EP review: The Son(s)

leviathan

The Son(s): Leviathan EP (Olive Grove)

I think the winters of 2009-10 and 2010-11 are probably going to be etched onto my mind forever. The first was miserable, grappling with long-term sickness, and wondering how I was going to get through. The next one the situation had changed: I was working for library services, and Mrs. 17 Seconds was expecting a baby. The weather was even worse, and we muddled through. Healthy baby boy, now aged fourteen months.

It was clearly a long winter for others as well. The promotional notes for The Son(s) follow-up to last year’s fine self-titled debut LP (do check it out) read: “These songs were sung and recorded in an old cold, empty, echoey flat in Edinburgh. Away from home, stuck in the dark middle of winter. It was the coldest winter there for more than 50 years. Temperatures fell to minus 14C. It was colder at night, colder still at home. Snow fell, trains stopped.” Yet out of it was born this fine six track EP.
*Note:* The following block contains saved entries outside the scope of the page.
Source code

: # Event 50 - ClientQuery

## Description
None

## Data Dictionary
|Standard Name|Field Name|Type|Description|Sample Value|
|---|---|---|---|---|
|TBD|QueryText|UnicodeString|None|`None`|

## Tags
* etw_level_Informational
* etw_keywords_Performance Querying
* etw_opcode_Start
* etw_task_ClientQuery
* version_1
Checking in at twenty minutes, there’s sufficient difference in these tracks to really draw you in. Second track ‘If I Hear You Talk apostrophes Again’ is quite uptempo, whereas the opener ‘Roaring Round The House’ and ‘Half Lived’ are more reflective. I’ve always felt the cold, bleak Scottish winters seeped into the sound that Mogwai make (check out anything from their Chemikal Underground phase for particualr proof of this), and in a totally different way so it proves to be the case with Leviathan.

This is a beautiful EP. Take the time to check it out.